Factors correlating to happiness

Plotting correlation among factors related to happiness in 2021 dataset.

#corr mat
df_cor <- df_2021 %>% 
  select(corruption = perceptions_of_corruption,
         generosity = generosity,
         freedom = freedom_to_make_life_choices, 
         life_expectancy = healthy_life_expectancy, 
         social_support = social_support,
         GDP_per_capita = logged_GDP_per_capita, 
         happiness = ladder_score
  )

corr <- cor(df_cor)
plot_ly(colors = "RdBu") %>%
  add_heatmap(x = rownames(corr), y = colnames(corr), z = corr) %>%
  colorbar(limits = c(-1, 1))

Top 3 contributors of happiness from the 2021 dataset are: 1. Life Expectancy 2. Social Support 3. GDP per capita

General trend of happiness levels over the regions.

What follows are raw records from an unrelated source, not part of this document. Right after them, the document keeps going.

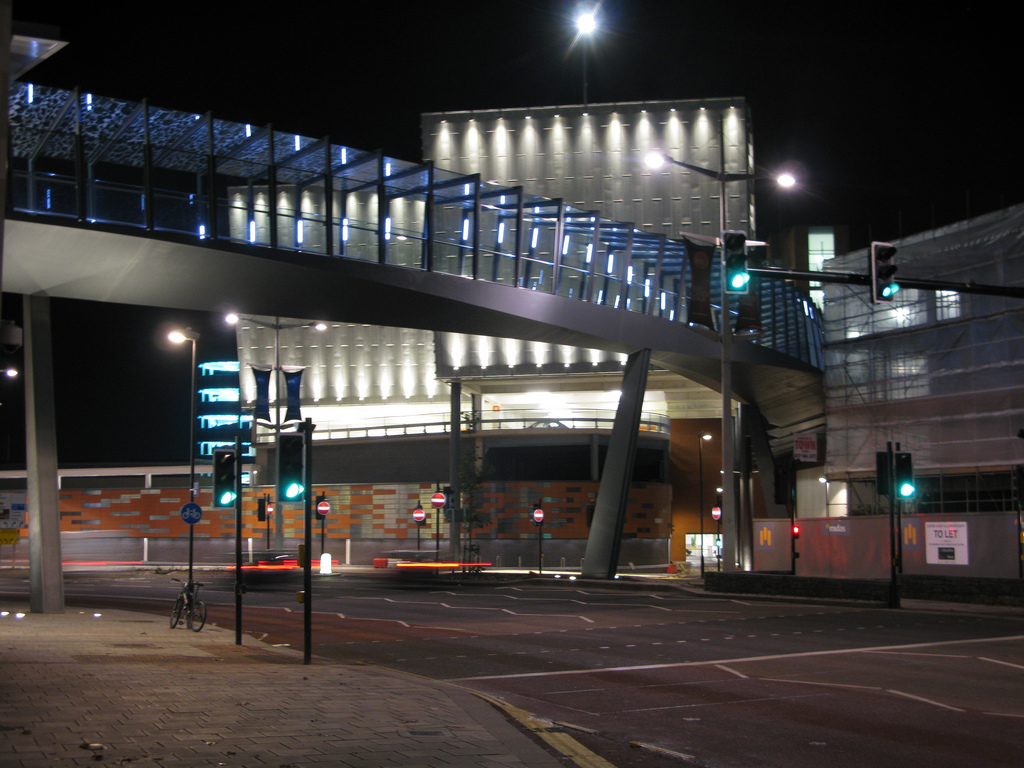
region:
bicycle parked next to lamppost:
[161, 322, 213, 635]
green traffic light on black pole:
[208, 429, 257, 645]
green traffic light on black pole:
[871, 436, 923, 607]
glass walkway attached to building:
[2, 75, 1021, 598]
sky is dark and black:
[0, 0, 1022, 472]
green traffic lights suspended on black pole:
[717, 221, 1021, 323]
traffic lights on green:
[208, 436, 319, 513]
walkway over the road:
[0, 73, 825, 397]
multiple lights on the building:
[432, 98, 753, 134]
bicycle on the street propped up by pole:
[163, 570, 215, 631]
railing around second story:
[300, 405, 665, 437]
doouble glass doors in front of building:
[680, 530, 728, 572]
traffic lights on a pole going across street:
[718, 231, 1017, 302]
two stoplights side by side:
[209, 420, 317, 664]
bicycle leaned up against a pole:
[164, 567, 209, 634]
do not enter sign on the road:
[525, 505, 549, 576]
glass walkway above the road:
[2, 78, 829, 379]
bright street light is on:
[563, 6, 606, 102]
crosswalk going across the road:
[252, 603, 1022, 684]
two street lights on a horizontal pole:
[713, 227, 1015, 305]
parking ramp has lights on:
[192, 353, 262, 465]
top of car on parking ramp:
[515, 415, 574, 436]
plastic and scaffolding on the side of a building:
[818, 205, 1018, 522]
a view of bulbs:
[296, 101, 736, 225]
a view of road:
[496, 680, 596, 735]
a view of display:
[161, 315, 273, 449]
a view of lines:
[410, 607, 617, 764]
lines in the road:
[452, 635, 643, 762]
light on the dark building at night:
[693, 106, 710, 146]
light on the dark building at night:
[664, 106, 684, 149]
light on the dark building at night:
[601, 103, 622, 142]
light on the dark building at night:
[573, 109, 592, 148]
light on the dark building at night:
[542, 112, 568, 152]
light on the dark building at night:
[512, 112, 538, 160]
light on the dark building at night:
[488, 109, 511, 155]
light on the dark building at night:
[462, 117, 483, 150]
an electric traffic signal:
[212, 452, 236, 507]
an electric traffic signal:
[275, 431, 304, 501]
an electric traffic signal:
[898, 450, 917, 499]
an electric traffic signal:
[868, 444, 891, 498]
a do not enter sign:
[427, 488, 446, 511]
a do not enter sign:
[532, 503, 543, 524]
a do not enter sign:
[710, 504, 723, 520]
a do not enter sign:
[411, 504, 425, 521]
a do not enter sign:
[314, 498, 328, 514]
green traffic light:
[886, 471, 929, 513]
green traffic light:
[722, 265, 760, 305]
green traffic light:
[873, 269, 900, 308]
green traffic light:
[276, 468, 300, 508]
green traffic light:
[216, 483, 242, 516]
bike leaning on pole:
[146, 568, 236, 649]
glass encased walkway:
[14, 66, 837, 450]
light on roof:
[563, 4, 636, 148]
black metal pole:
[295, 411, 328, 671]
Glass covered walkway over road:
[6, 73, 814, 611]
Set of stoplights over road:
[217, 227, 929, 671]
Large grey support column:
[585, 348, 652, 592]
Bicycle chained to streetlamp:
[160, 326, 214, 630]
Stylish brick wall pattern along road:
[5, 483, 683, 572]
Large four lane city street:
[6, 410, 1022, 739]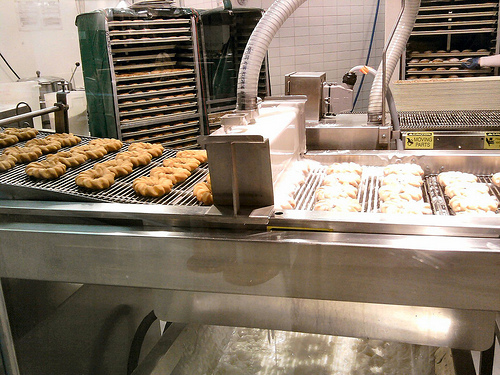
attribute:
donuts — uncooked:
[294, 156, 481, 212]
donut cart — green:
[78, 9, 221, 158]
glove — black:
[459, 52, 480, 72]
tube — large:
[232, 1, 308, 119]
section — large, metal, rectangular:
[209, 95, 312, 218]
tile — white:
[305, 36, 326, 46]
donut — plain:
[130, 177, 174, 197]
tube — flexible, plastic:
[234, 0, 301, 107]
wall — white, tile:
[268, 4, 386, 119]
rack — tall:
[79, 8, 217, 163]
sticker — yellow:
[403, 130, 435, 150]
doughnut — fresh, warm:
[105, 157, 131, 171]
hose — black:
[132, 311, 158, 335]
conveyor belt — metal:
[2, 143, 473, 179]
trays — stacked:
[115, 73, 193, 116]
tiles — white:
[324, 22, 355, 42]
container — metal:
[36, 73, 63, 90]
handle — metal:
[69, 63, 80, 84]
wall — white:
[268, 25, 352, 70]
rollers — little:
[52, 173, 72, 193]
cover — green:
[79, 39, 108, 105]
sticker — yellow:
[406, 131, 439, 150]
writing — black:
[403, 132, 420, 144]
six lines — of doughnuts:
[3, 126, 223, 200]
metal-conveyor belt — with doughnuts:
[0, 120, 485, 228]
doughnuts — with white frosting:
[406, 42, 482, 83]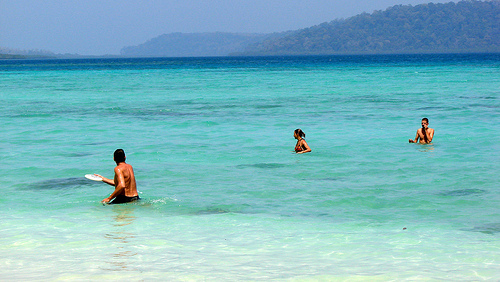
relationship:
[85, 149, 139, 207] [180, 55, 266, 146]
man in ocean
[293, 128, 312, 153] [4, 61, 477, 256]
person playing in water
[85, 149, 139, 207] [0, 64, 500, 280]
man playing in ocean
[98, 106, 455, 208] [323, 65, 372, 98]
people playing in water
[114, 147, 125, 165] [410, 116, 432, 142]
head of a man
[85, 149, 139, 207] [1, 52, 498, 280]
man in ocean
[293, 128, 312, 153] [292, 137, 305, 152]
person wearing a bathing suit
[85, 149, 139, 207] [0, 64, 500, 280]
man in ocean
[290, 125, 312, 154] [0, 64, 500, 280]
person in ocean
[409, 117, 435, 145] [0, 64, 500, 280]
man in ocean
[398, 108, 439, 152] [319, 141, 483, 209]
man yelling in water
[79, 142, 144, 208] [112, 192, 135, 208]
man wearing trunks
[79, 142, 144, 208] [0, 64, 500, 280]
man in ocean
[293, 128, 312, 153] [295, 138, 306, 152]
person wearing bathing suit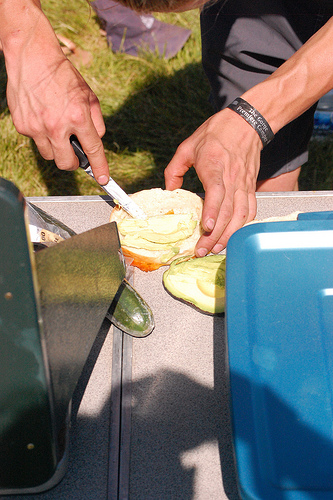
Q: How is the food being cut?
A: With a knife.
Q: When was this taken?
A: Daytime.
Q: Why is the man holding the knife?
A: To cut food.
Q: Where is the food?
A: On the table.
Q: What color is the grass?
A: Green.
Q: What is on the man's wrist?
A: A bracelet.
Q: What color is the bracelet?
A: Black.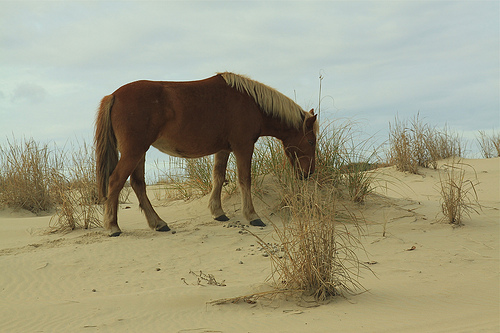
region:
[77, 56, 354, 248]
Dark brown horse in samd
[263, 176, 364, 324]
Grass growing from the sand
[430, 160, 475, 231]
Grass growing from the sand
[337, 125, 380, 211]
Grass growing from the sand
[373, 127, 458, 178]
Grass growing from the sand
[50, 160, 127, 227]
Grass growing from the sand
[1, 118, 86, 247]
Grass growing from the sand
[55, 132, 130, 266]
Grass growing from the sand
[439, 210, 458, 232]
part of a hill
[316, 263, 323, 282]
part of a grass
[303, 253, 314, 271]
part of a bush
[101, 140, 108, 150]
tail of a horse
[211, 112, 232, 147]
body of a horse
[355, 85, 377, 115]
part of the sky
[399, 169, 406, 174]
part of a hill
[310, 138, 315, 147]
head of a cow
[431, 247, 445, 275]
edge of a sand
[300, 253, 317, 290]
edge of a bush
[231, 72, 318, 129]
Horse has blonde mane.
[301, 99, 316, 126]
Horse has brown ears.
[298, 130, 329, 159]
Horse has dark eye.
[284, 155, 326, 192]
Horse has brown nose.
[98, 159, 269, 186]
Horse has brown legs.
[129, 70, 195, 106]
Horse has brown back.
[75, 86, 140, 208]
Horse has light brown tail.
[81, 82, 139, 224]
Horse has long tail.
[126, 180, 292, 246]
Horse standing on the sand.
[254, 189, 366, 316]
Brown weeds sticking out of sand.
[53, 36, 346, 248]
a horse is grazing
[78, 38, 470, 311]
the horse is standing on sand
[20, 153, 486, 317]
the ground is covered in sand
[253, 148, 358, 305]
some dry grass is on the ground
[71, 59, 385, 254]
the horse is brown in color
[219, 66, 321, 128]
the horses mane is light brown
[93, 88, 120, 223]
the horses tail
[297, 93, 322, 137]
the horses ears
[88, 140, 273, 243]
the horses four legs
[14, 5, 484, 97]
the sky is full of white clouds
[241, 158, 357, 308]
tall bunches of dry grass for the horse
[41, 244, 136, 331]
sand on the ground surrounded by grass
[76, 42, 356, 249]
a beautiful brown horse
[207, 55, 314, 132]
the horse's mane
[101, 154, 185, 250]
the horse's back legs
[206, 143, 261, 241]
the horse's front legs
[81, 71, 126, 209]
the horse's tail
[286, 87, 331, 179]
the horse is eating grass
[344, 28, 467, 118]
a cloudy blue sky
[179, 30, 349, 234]
half of the horse eating grass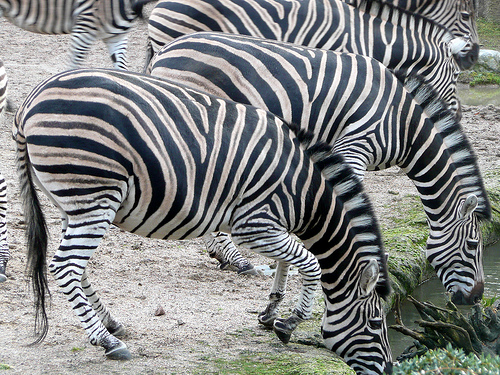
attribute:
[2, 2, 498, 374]
animals — a group, drinking water, drinking, thirsty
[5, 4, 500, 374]
photo — a field, during the day time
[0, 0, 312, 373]
dirt — gray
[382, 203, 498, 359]
spot — a river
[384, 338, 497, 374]
patch — small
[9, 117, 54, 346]
tail — black, long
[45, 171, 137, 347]
leg — bent, curled, striped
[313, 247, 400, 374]
head — bent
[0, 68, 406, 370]
zebra — black, white, in photo, drinking, walking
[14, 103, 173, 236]
stripe — black, large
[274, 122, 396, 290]
mane — striped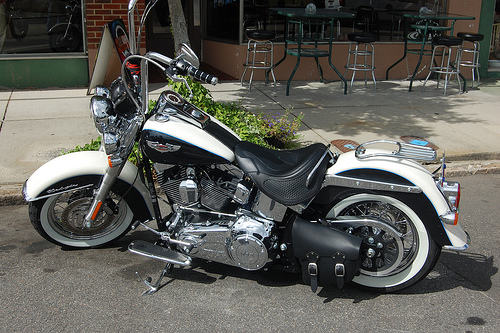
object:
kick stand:
[135, 263, 171, 296]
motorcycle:
[21, 0, 472, 295]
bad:
[292, 219, 363, 293]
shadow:
[162, 252, 498, 304]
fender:
[326, 149, 465, 247]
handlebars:
[127, 0, 219, 111]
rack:
[355, 139, 438, 161]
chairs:
[241, 29, 277, 91]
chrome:
[127, 163, 291, 271]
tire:
[29, 175, 142, 250]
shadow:
[215, 80, 486, 140]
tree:
[168, 0, 192, 54]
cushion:
[235, 140, 334, 205]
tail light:
[439, 180, 461, 225]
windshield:
[127, 2, 163, 111]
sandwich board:
[86, 17, 149, 95]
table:
[265, 5, 355, 96]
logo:
[146, 140, 182, 154]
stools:
[341, 32, 487, 96]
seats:
[433, 36, 464, 46]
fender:
[21, 150, 156, 220]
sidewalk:
[1, 76, 500, 199]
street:
[1, 174, 500, 332]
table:
[386, 7, 475, 92]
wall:
[202, 0, 481, 81]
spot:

Plotting overall trend of happiness scores across regions.

#library(ggbeeswarm)
#library(scales)
region_level <- ggplot(df_final_19_20_21, aes( x = regional_indicator, y = ladder_score, fill = regional_indicator, text = country))

region_level4 <- region_level + geom_beeswarm(aes(color = regional_indicator))  + 
            theme_classic() + 
            theme(legend.position = "none", axis.text.x=element_text( angle = 0)) +  
            scale_x_discrete(labels = wrap_format(10))+  
            scale_fill_brewer(palette = "Spectral") + 
            scale_color_brewer(palette = "Spectral")
        ggplotly(region_level4, tooltip = c("country","ladder_score"))

Top happiest regions in the world are Western Europe and North America & ANZ.